### Task to carry out
The output should match, line for line, the records from the line containing "Von der Schulbank in den" through the line containing "जाएंगे किस्मत के द्वार", with every picture left out.

### Entries supplied
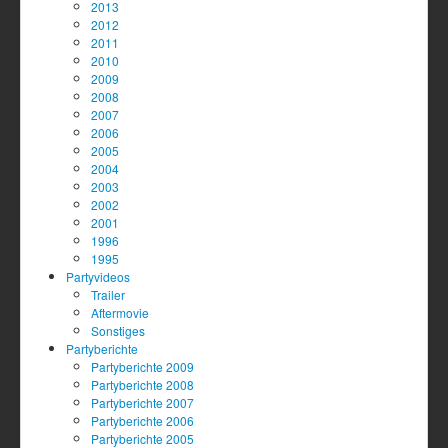
2013
2012
2011
2010
2009
2008
2007
2006
2005
2004
2003
2002
2001
1996
1995
Partyvideos
Trailer
Aftermovie
Sonstiges
Partyberichte
Partyberichte 2009
Partyberichte 2008
Partyberichte 2007
Partyberichte 2006
Partyberichte 2005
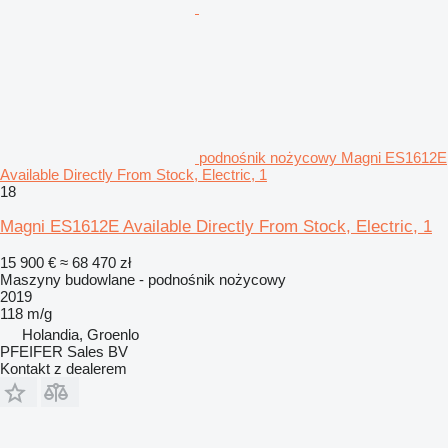
podnośnik nożycowy Magni ES1612E
Available Directly From Stock, Electric, 1
18
Magni ES1612E Available Directly From Stock, Electric, 1
15 900 €
≈ 68 470 zł
Maszyny budowlane - podnośnik nożycowy
2019
118 m/g
Holandia, Groenlo
PFEIFER Sales BV
Kontakt z dealerem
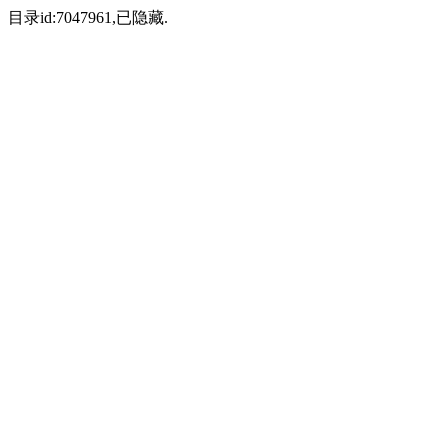
目录id:7047961,已隐藏.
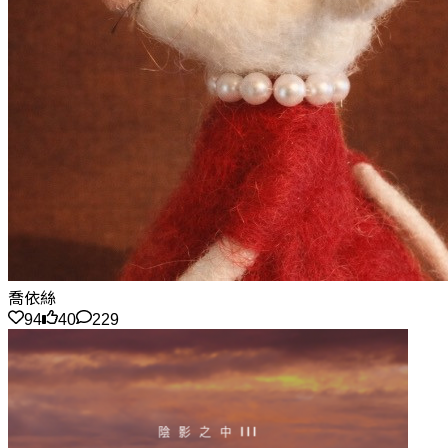
喬依絲
94
40
229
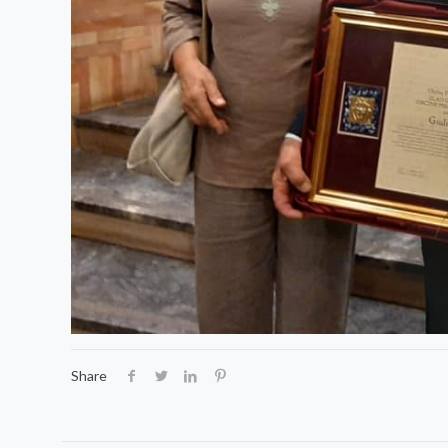
Share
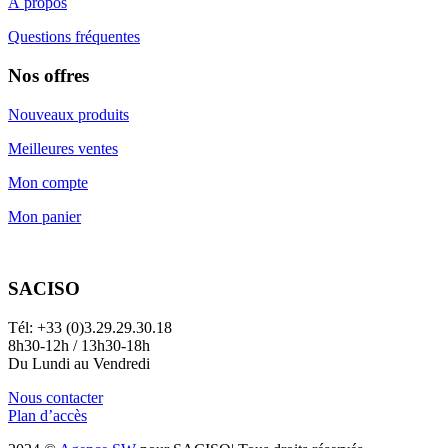
À propos
Questions fréquentes
Nos offres
Nouveaux produits
Meilleures ventes
Mon compte
Mon panier
SACISO
Tél: +33 (0)3.29.29.30.18
8h30-12h / 13h30-18h
Du Lundi au Vendredi
Nous contacter
Plan d’accès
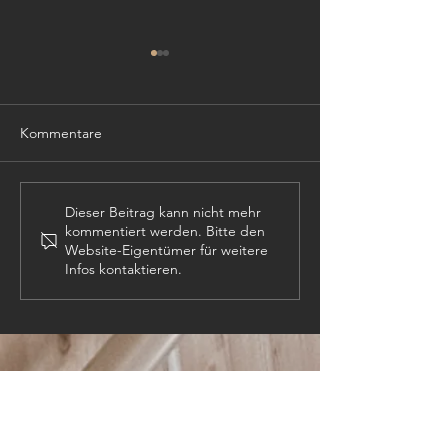
Kommentare
Gemeinsam Lebe
Von der Schulbank in den
Dieser Beitrag kann nicht mehr
kommentiert werden. Bitte den
Kirchenraum: Zwei Amben
Website-Eigentümer für weitere
aus Schüler:innenhand
Infos kontaktieren.
KONTAKT:
Tel:
+43 (0) 6134
/ 8214-0
Email:
office@htl-hallstatt.at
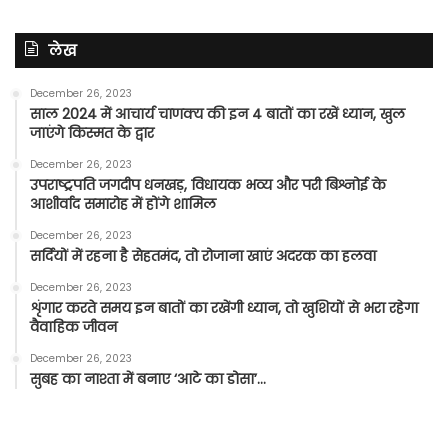
लेख
December 26, 2023
साल 2024 में आचार्य चाणक्य की इन 4 बातों का रखें ध्यान, खुल
जाएंगे किस्मत के द्वार
December 26, 2023
उपराष्ट्रपति जगदीप धनखड़, विधायक भव्य और परी बिश्नोई के
आशीर्वाद समारोह में होंगे शामिल
December 26, 2023
सर्दियों में रहना है सेहतमंद, तो रोजाना खाएं अदरक का हलवा
December 26, 2023
शृंगार करते समय इन बातों का रखेंगी ध्यान, तो खुशियों से भरा रहेगा
वैवाहिक जीवन
December 26, 2023
सुबह का नाश्ता में बनाए ‘आटे का डोसा’…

### Task answer
Von der Schulbank in den
Dieser Beitrag kann nicht mehr
kommentiert werden. Bitte den
Kirchenraum: Zwei Amben
Website-Eigentümer für weitere
aus Schüler:innenhand
Infos kontaktieren.
KONTAKT:
Tel:
+43 (0) 6134
/ 8214-0
Email:
office@htl-hallstatt.at
लेख
December 26, 2023
साल 2024 में आचार्य चाणक्य की इन 4 बातों का रखें ध्यान, खुल
जाएंगे किस्मत के द्वार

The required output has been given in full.